***** STORED DATA *****

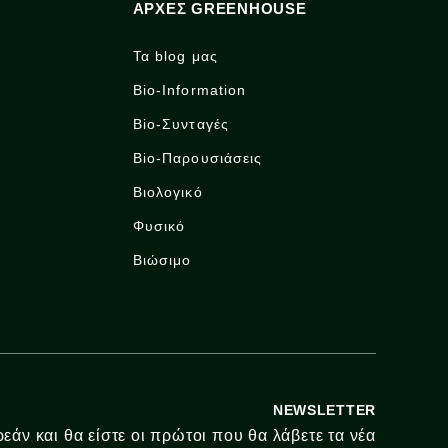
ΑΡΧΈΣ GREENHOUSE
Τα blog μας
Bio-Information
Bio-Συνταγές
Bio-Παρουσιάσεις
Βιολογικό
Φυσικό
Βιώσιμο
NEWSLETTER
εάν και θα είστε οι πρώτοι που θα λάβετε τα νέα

*****
***** STORED DATA *****

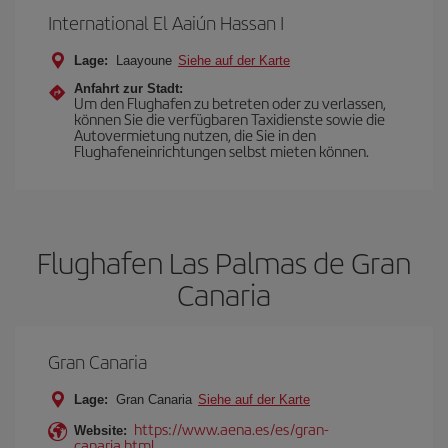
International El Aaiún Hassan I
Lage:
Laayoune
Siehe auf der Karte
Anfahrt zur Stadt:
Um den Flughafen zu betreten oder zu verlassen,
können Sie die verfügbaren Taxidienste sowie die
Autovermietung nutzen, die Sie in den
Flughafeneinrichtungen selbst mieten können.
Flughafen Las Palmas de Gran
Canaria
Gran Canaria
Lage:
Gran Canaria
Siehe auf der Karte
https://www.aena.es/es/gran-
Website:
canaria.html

*****

=== PROMPT ===
Update the lines from the line containing "ΑΡΧΈΣ GREENHOUSE" up to and including the line containing "εάν και θα είστε" by replacing "Βιώσιμο" with "Αειφόρο", and leave everything else unchanged.

=== ANSWER TO THIS PROBLEM ===
ΑΡΧΈΣ GREENHOUSE
Τα blog μας
Bio-Information
Bio-Συνταγές
Bio-Παρουσιάσεις
Βιολογικό
Φυσικό
Αειφόρο
NEWSLETTER
εάν και θα είστε οι πρώτοι που θα λάβετε τα νέα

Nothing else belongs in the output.